The new 2017 Hyundai Elantra represents the Korean carmaker’s latest push toward reinventing its historical image, and you notice it the first time you see the car. Its sculpted body’s edges flow similar to the Hyundai Sonata’s; the shape is unapologetically feminine and gives the Elantra subtle beauty not common in this class. The Elantra’s elegant, pretty form also improves its drag coefficient and helps its fuel economy, something compact-vehicle consumers prize.
Yes, the car’s exterior classifies the Elantra officially as a compact, but the interior offers space that would feel appropriate in a midsize sedan. The same does not apply to the 147-horsepower, 2.0-liter four-cylinder engine. However, with fully loaded Elantras weighing about 2,976 pounds, the car is not numbingly slow. We won’t call it peppy or enthusiastic, but it won’t leave you hanging out to dry with nonexistent response. Hyundai will release a Sport version of the Elantra—with a more powerful engine —at SEMA at the end of 2016; hopefully the engine will trickle down to the rest of the Elantra lineup.
For now, the Elantra’s four-cylinder returns between 29-33 mpg combined (depending on trim), according to Hyundai, and it achieved the figure easily as we drove a combination of roads that delivered heavy traffic, open back-routes, elevation changes, and snaking canyon switchbacks. An Eco mode that adjusts throttle position and the transmission’s shift points helps to eke out a few more miles to the gallon, too.

### SUPPLIED ENTRIES
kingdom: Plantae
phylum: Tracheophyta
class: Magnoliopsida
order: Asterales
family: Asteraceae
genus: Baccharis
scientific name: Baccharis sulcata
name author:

* * *

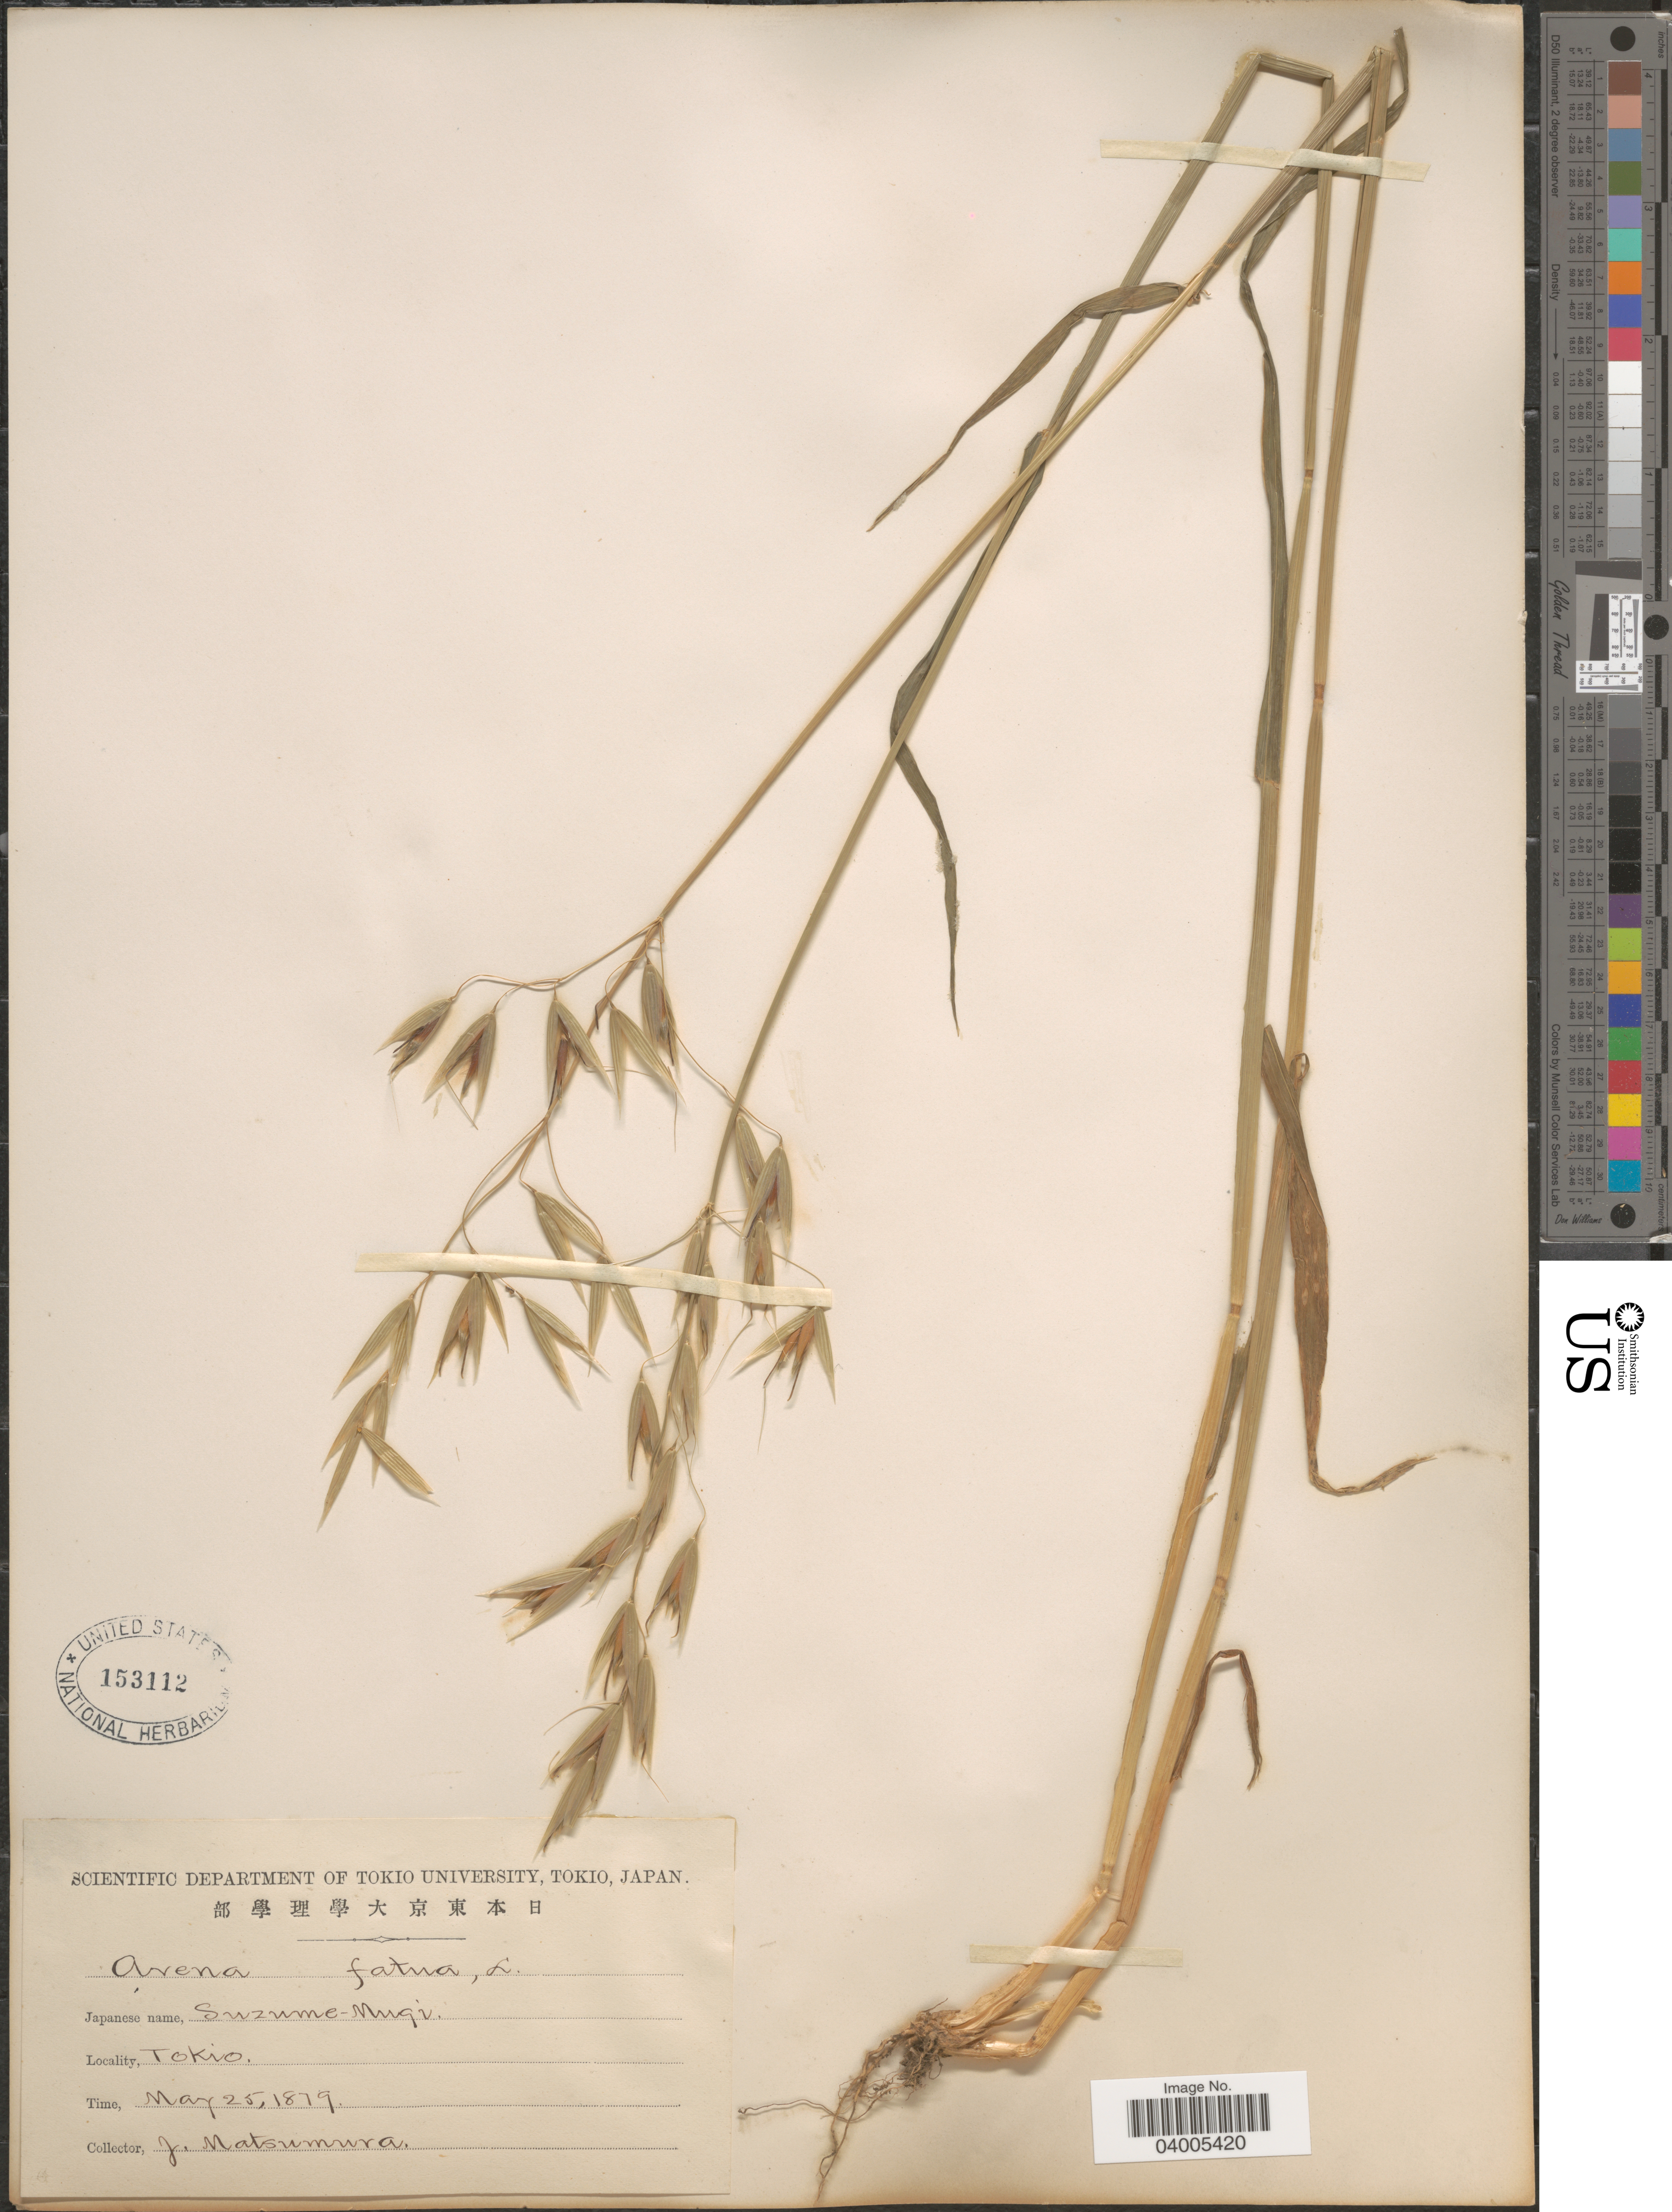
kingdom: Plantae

==

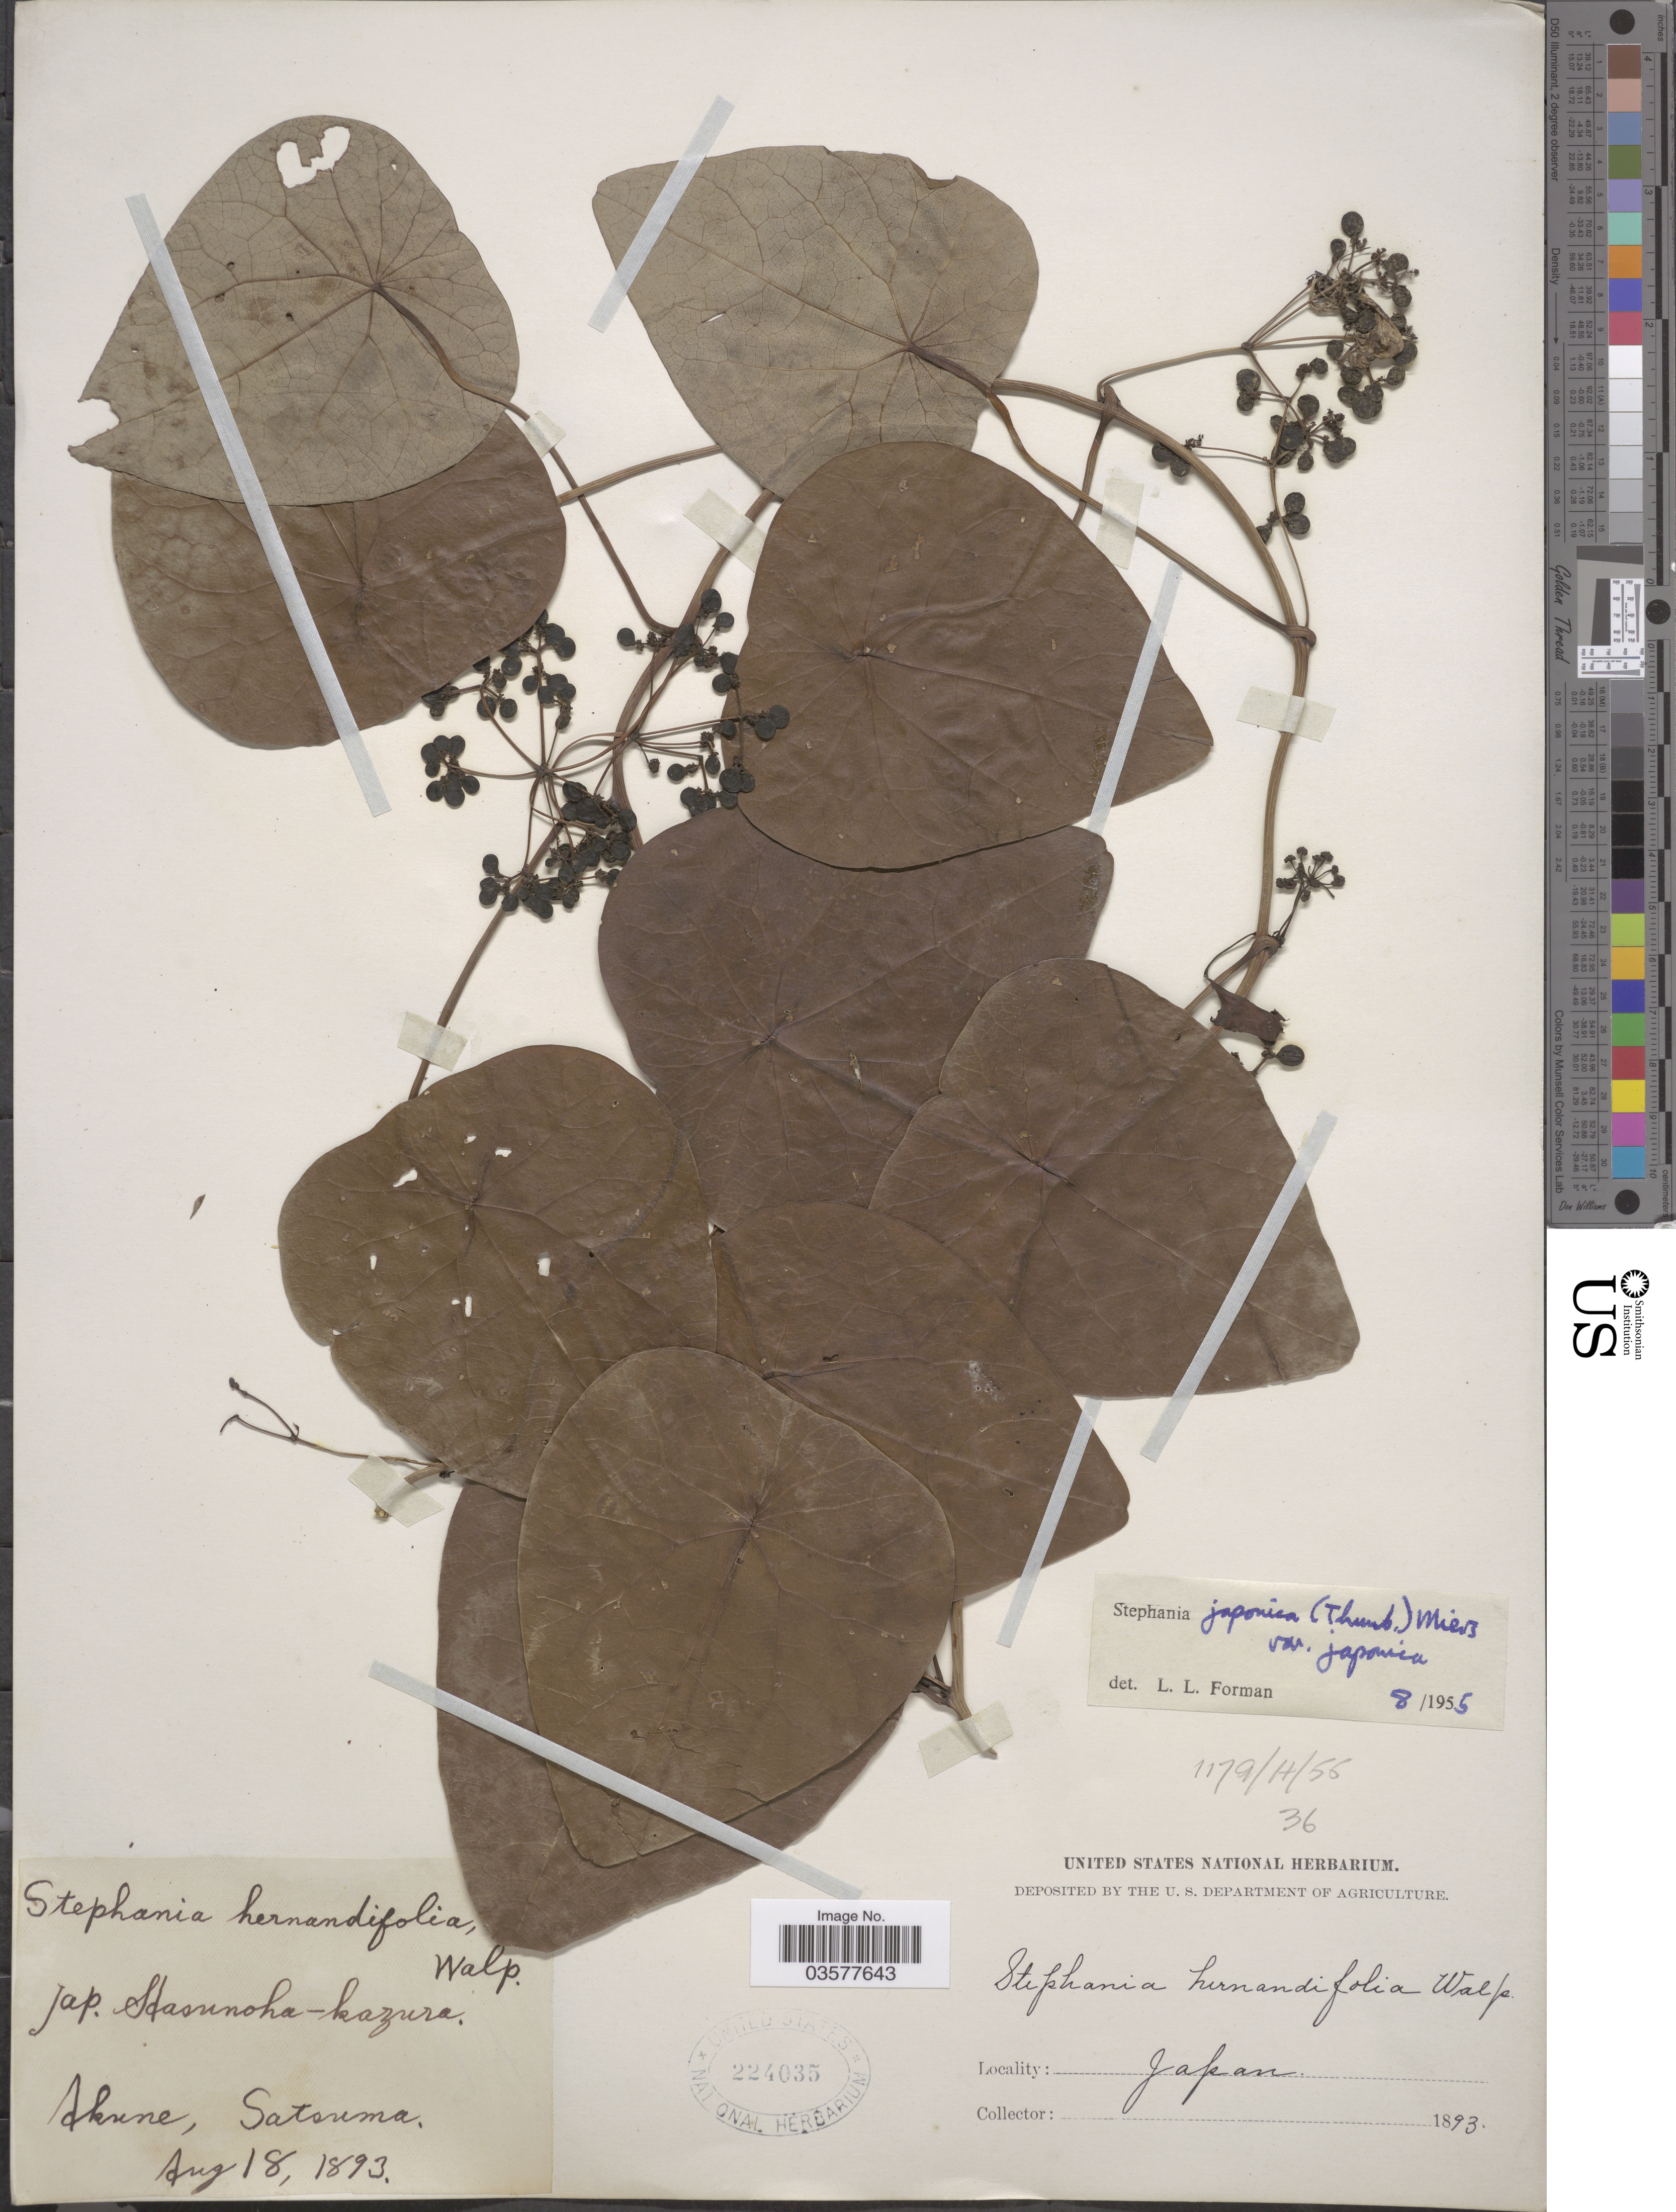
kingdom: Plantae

### EXERCISE
Continue the 2017 Hyundai Elantra write-up, picking up right after its final sentence.

### RESULT OF THE EXERCISE
According to Hyundai, though, “Compact cars aren’t just basic units of transportation” anymore. Regardless of segment, people want bells and whistles, available navigation—in other words, a car that not only gets them from A to B, but does so in quiet ease and with the world at their fingertips. The Elantra offers Apple CarPlay and Android Auto as options, and within a few screen-taps you have access to almost every one of your phone’s features, including music, contacts, apps, and documents.
One thing that doesn’t work yet precisely as advertised: the Infinity Premium Audio unit that uses JBL’s Clari-Fi music restoration software. Clari-Fi uses a predictive algorithm to fill in holes in compressed music files such as MP3s. In theory, it balances the compressed files and produces a more authentic music experience. It gives the digital copy on your phone—something that’s been copied a hundred thousand times—added clarity and fidelity to make it sound more like the original track. However, it’s not always apparent the system is working. For certain genres, the Clari-Fi system sounds better than the original track, but that quality doesn’t span across the board.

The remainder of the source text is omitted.